TARAKAN — Balai Karantina Hewan, Ikan, dan Tumbuhan (BKHIT) Kalimantan Utara memfasilitasi pengiriman langsung komoditas perikanan dari Bandara Juwata Tarakan menuju pasar Hong Kong. Langkah strategis ini diambil untuk memperluas akses pasar global sekaligus memperkuat daya saing produk lokal tanpa melalui perantara daerah lain.
Komoditas Ikan Bawal dan Malung Tembus Pasar Global
Dalam pengiriman perdana ini, perusahaan eksportir PT Royal Phinisi Julian mengirimkan total 25 boks produk perikanan. Komoditas yang diberangkatkan terdiri dari bawal putih (fresh pomfret fish) dan ikan malung (daggertooth pike conger) dengan berat bersih mencapai 628 kilogram.
Logistik ekspor tersebut diangkut menggunakan maskapai My Indo Airlines yang melayani rute penerbangan langsung dari Tarakan. Keberadaan jalur udara langsung ini menjadi solusi atas kendala geografis yang selama ini dihadapi eksportir di Kalimantan Utara.

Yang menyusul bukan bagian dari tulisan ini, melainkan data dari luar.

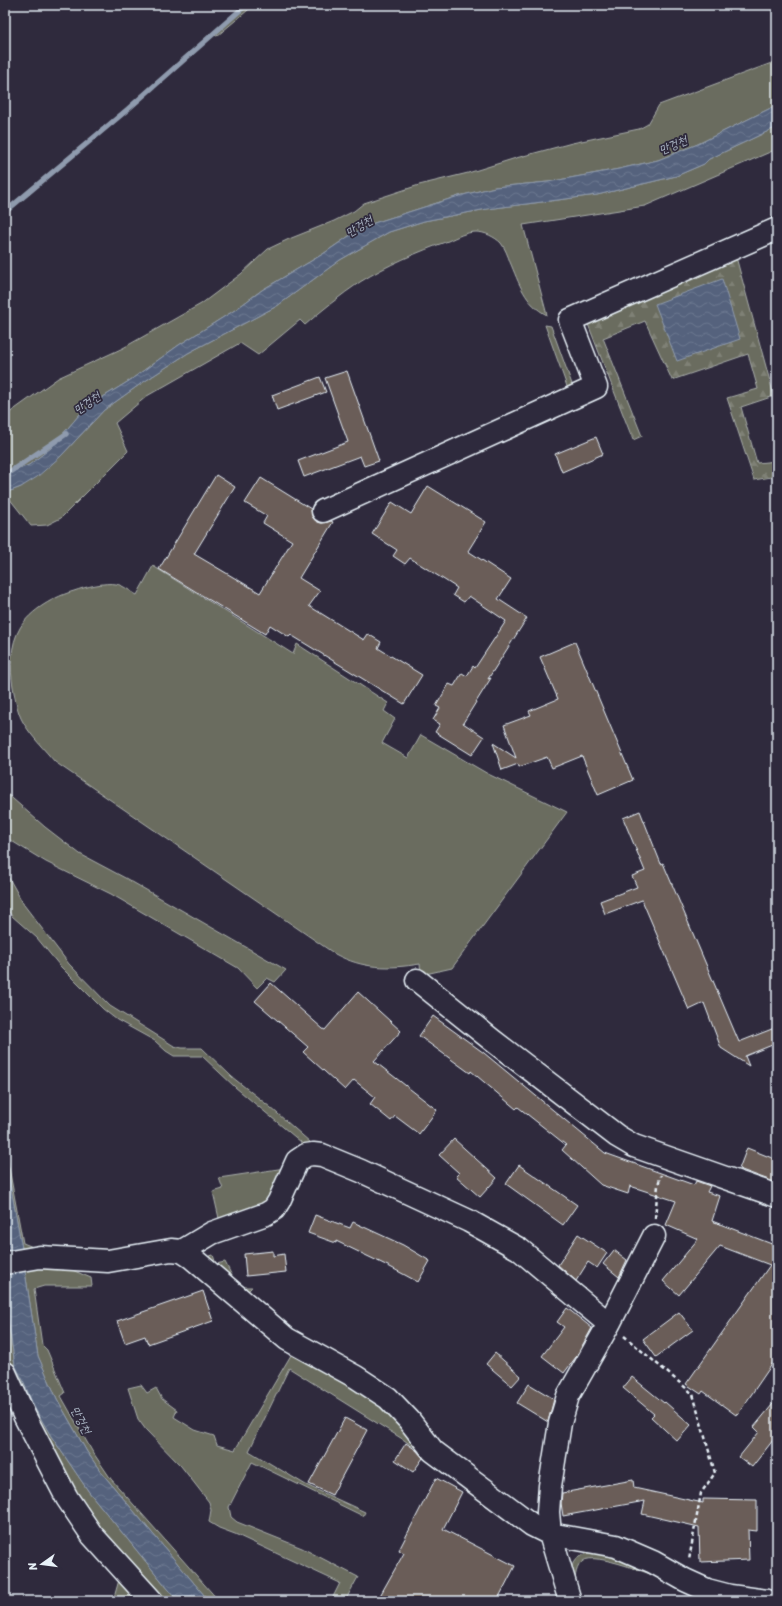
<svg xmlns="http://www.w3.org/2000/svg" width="782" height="1606" font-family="Sriracha,'Poor Story',sans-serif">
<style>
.grass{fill:#6a6c5e;stroke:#a9aeab}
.forest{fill:url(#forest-firs);stroke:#a9aeab}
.water{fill:url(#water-waves);stroke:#8f9bae}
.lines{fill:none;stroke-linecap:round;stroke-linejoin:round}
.stream{stroke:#8f9bae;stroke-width:5.5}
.building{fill:#6a5d59;stroke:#e8f1f8}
.minor-casing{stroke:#e8f1f8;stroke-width:25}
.path{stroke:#e8f1f8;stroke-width:2.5;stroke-dasharray:4 3;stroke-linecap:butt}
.minor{stroke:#2f2a3d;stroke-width:22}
.labels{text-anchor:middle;stroke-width:3.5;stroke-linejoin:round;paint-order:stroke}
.water-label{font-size:12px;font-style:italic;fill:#adb8c7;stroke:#2f2a3d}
</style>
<defs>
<pattern id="forest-firs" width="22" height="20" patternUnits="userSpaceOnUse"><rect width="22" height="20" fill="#6a6c5e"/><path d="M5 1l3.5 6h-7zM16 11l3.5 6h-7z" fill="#7f8176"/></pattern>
<pattern id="water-waves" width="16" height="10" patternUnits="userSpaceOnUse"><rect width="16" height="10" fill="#54627d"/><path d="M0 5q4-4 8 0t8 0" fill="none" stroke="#6d7990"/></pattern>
</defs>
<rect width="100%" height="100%" fill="#2f2a3d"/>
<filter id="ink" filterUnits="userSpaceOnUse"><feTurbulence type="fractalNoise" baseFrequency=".025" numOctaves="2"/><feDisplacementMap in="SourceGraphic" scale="8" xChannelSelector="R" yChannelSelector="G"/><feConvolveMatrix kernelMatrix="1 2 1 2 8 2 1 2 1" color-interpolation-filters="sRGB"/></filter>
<g filter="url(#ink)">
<!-- grass -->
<path class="grass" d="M248,5H254L217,36L214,35Z
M777,61V105L698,144L658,160L619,169L548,182L495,187L459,196L374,223L352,234L323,254L262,290L235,310L179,345L129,381L95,402L80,414L51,448L29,465L14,471L5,472V416L58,378L123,348L201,304L241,274L268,249L289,239L334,221L354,211L364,203L419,185L468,173L516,158L572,143L639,129L648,124L659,105Z
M777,127V149L645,206L523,225L547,315C525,304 519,283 510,262C508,256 505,248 501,243C495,237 485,232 476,232C466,232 457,237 448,241C418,252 387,265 360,282C341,295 322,310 305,325L300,320L258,355L240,343L147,396L115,423L128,451L61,518L47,525L31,526L5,493L21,487L61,456L104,410L139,385L188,353L277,306L340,260L389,232L424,221L487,209L597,195L676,176L704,164L709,159Z
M545,325L551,326L573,387L569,392Z
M153,566L293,654L297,644L388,703L384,711L395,719L382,743L408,758L421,735L488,774L567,812L452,968L421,975L420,964C389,969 363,969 335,954L55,762C44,749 31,736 23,722C17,712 15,697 13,687C10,668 10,645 20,628C30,610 56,596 74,591C85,587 105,582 116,584C123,585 131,592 137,595Z
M5,792L45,827L80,854L127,879L286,970L275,982L267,978L257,988L238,968L111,894L46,862L5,837Z
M5,871L24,905L69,964L110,1006L174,1046L182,1048H202L232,1077L270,1107L310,1142L306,1151L275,1200L221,1227L213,1192L223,1189L219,1178L285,1168L301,1146V1142L235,1087L202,1056H174L166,1051L155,1041L117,1020L103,1009L60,966L37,938L12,916L5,907Z
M5,1146L23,1243L33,1247L23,1254L5,1156Z
M213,1255L216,1264L225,1262L235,1282L245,1287H252L242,1297L204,1258Z
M24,1265L65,1267L91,1278L92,1286H44L34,1289L42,1345L47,1350L65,1393L61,1396L92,1451L111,1479L219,1601H209L101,1472L87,1452L57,1399L38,1356Z
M5,1299L15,1365L23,1380L34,1407L51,1436L89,1492L178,1601H155L94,1533L5,1365Z
M294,1350L384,1405L422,1453L404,1440L289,1368L249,1451L306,1485L365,1512L363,1516L252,1462L229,1507L231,1517L237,1522L302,1548L358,1577L345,1601H331L340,1583L235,1534L219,1528L209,1522L211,1510L209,1502L181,1466L146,1430L138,1419L128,1388L141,1385L147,1393L156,1388L162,1399L177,1410L174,1417L195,1430L214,1436L217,1445L235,1450Z
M592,1552L613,1556L669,1581C654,1576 595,1551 583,1561C576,1566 575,1576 575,1584C568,1565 572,1557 592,1552Z
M121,1573L146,1601H113Z"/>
<!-- forest -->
<path class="forest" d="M736,257L774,396L741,407L757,463L777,461V476L754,480L727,398L758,389L748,354L672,380L645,321L603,338L642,436L633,440L586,319Z"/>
<!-- water -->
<path class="water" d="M777,105V127L709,159L704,164L676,176L597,195L487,209L424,221L389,232L340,260L277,306L188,353L139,385L104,410L61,456L37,477L21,487L5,493V472L14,471L29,465L51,448L80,414L95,402L129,381L179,345L235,310L262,290L323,254L352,234L374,223L459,196L495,187L548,182L619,169L658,160L698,144Z
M722,279L740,339L677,361L655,304Z
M5,1156L23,1254L5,1258Z
M24,1265L38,1356L57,1399L87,1452L101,1472L209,1601H178L89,1492L51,1436L34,1407L23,1380L15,1365L5,1299V1269Z"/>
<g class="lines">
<!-- stream -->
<path class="stream" d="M5,212L128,109L246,5
M5,475L66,434"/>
</g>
<!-- building -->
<path class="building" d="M347,371L379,461L364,466L360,456L304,477L298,461L348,442L325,378Z
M320,377L326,392L277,410L272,395Z
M596,437L603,454L562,472L555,454Z
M216,475L235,487L194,554L260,593L292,541L263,523L267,516L245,503L261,478L311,509L312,516L316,521L322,523L331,521L333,522L299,578L320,591L309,606L364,640L368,634L381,642L378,648L422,675L404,704L291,635L289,637L270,625L265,634L159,569Z
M428,486L486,522L468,551L511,579L498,599L527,618L488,679L491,678L463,723L484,737L472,755L435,732L440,724L433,720L440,708L436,706L449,684L454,686L462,673L467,676L473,666L475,668L506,621L469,596L464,602L453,595L457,588L410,558L405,564L393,556L397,550L372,534L392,502L411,514Z
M575,642L633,780L598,795L582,756L552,768L547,757L519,767L518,764L502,770L493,743L516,758L504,725L531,715L529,711L558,699L540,657Z
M640,811L661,864L663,863L739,1042L777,1027V1043L745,1056L749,1066L721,1048L704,1003L689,1010L642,900L605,914L600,901L637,887L632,876L645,871L623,818Z
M271,983L323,1029L325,1030L358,992L401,1031L374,1061L437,1110L419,1134L395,1116L391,1121L370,1104L375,1097L354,1080L345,1090L303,1052L308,1047L255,1001Z
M433,1016L484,1053L605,1153L694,1185L696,1181L710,1186L707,1192L720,1196L712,1221L777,1246V1357L738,1414L737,1413L736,1415L703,1391L701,1394L686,1384L770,1265L720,1246L679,1295L663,1281L698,1239L666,1225L676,1201L630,1186L628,1194L601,1185L562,1150L566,1145L518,1107L516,1109L471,1071L470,1073L419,1036Z
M454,1139L497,1178L480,1197L456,1176L459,1173L439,1155Z
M747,1148L777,1160V1183L739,1169Z
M519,1165L577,1205L563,1225L506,1184Z
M315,1215L350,1228L353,1222L403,1245L430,1261L418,1282L390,1267L336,1241V1243L308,1233Z
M578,1234L607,1253L597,1268L588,1262L576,1281L558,1265Z
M614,1250L627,1260L619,1277L603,1264Z
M273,1251V1256L284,1254L286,1272L246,1276L244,1254Z
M203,1291L213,1321L148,1344L145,1336L125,1343L117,1321Z
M567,1308L592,1328L576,1357L564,1373L542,1356L564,1327L557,1322Z
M679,1312L693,1330L656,1357L643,1339Z
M495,1353L521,1376L512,1386L486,1364Z
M632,1377L664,1403L665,1402L691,1425L677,1441L651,1417L654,1414L623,1388Z
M529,1384L554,1399L548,1422L517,1403Z
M777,1399V1435L752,1467L739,1457L759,1432L754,1427Z
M345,1418L367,1430L332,1495L309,1484Z
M406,1443L416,1450L423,1458L413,1472L395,1460Z
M436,1478L462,1492L443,1529L515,1566L497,1601H377L404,1553L399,1550Z
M633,1480L634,1488L703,1503V1499L757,1500V1531L748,1530L749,1560L700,1562L699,1527L642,1514L645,1501L563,1516L561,1503L562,1493Z"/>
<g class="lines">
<defs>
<path id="minor" d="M323,511L596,387L570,320L777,229
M417,980L492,1040L617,1136L634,1146L777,1196
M182,1251L212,1233L266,1214L274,1209L279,1201L297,1161L306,1155L313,1154L322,1155L361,1171L469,1221L519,1249L609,1324
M5,1263L40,1257L108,1261L171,1250L182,1251L191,1257L287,1339L356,1377L388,1398L409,1420L433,1451L532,1525L550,1534L616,1546L653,1562L685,1580L707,1590L730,1596L767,1601
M5,1373L25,1417L67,1498L92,1535L152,1601
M570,1601L550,1534L548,1512L550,1486L560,1423L568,1396L609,1324L654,1236"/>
</defs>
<!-- minor casing -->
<use href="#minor" class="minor-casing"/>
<!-- path -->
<path class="path" d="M655,1218L658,1185L661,1175
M624,1336L693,1394L715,1473L701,1493L689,1560"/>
<!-- minor -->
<use href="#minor" class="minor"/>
</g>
</g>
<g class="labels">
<!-- water labels -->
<g class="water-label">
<text transform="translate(673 145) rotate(-23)" y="4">만겅천</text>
<text transform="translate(359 226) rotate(-31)" y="4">만겅천</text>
<text transform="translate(87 403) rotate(-35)" y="4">만겅천</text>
<text transform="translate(81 1420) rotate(62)" y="4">만겅천</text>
</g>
</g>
<!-- margin -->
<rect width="782" height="1606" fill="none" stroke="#2f2a3d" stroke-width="20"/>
<rect x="10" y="10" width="762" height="1586" fill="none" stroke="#e8f1f8" stroke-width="1.5" filter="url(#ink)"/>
<!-- north arrow -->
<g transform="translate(42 1564) rotate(256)" stroke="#2f2a3d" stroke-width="3" paint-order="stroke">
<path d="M0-3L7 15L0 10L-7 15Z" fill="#e8f1f8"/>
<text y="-6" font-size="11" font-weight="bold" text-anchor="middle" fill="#e8f1f8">N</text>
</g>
</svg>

Pangkas Biaya Logistik dan Percepat Distribusi Ekspor
Kepala BKHIT Kalimantan Utara, Ichi Langlang Buana Machmud, menjelaskan bahwa jalur ekspor langsung merupakan solusi efektif untuk meningkatkan efisiensi distribusi. Selama ini, rantai logistik yang panjang menjadi tantangan besar bagi daya saing produk perikanan daerah perbatasan.
“Dengan adanya jalur penerbangan langsung untuk ekspor, proses distribusi menjadi lebih efektif dan efisien. Ini akan berdampak pada peningkatan daya saing produk perikanan asal Kalimantan Utara,” ujar Ichi.
Ia menambahkan, keberhasilan ini tidak hanya mempercepat waktu tempuh produk sampai ke tangan konsumen di Hong Kong, tetapi juga membuka peluang peningkatan nilai tambah bagi nelayan dan pelaku usaha perikanan di Bumi Benuanta.
Jaminan Standar Keamanan Pangan Internasional
BKHIT Kaltara memastikan seluruh produk yang dikirim telah melewati serangkaian pemeriksaan ketat. Hal ini dilakukan untuk menjamin bahwa komoditas asal Tarakan mampu memenuhi standar karantina dan persyaratan kesehatan yang ditetapkan oleh negara tujuan.
“Kami memastikan seluruh komoditas yang diberangkatkan telah memenuhi persyaratan kesehatan, keamanan pangan, dan ketentuan negara tujuan sehingga produk asal Kalimantan Utara mampu bersaing di pasar internasional,” tegas Ichi.
Ichi menilai pembukaan jalur ini membuktikan kesiapan infrastruktur dan sistem pengawasan mutu di Kalimantan Utara. Provinsi termuda di Indonesia ini diproyeksikan menjadi salah satu gerbang utama perdagangan ekspor nasional di kawasan utara.
“Langkah ini menjadi bukti Kalimantan Utara kini semakin siap tampil sebagai gerbang baru perdagangan ekspor Indonesia di kawasan perbatasan dan berkontribusi dalam memperkuat posisi Indonesia di pasar internasional,” tutupnya.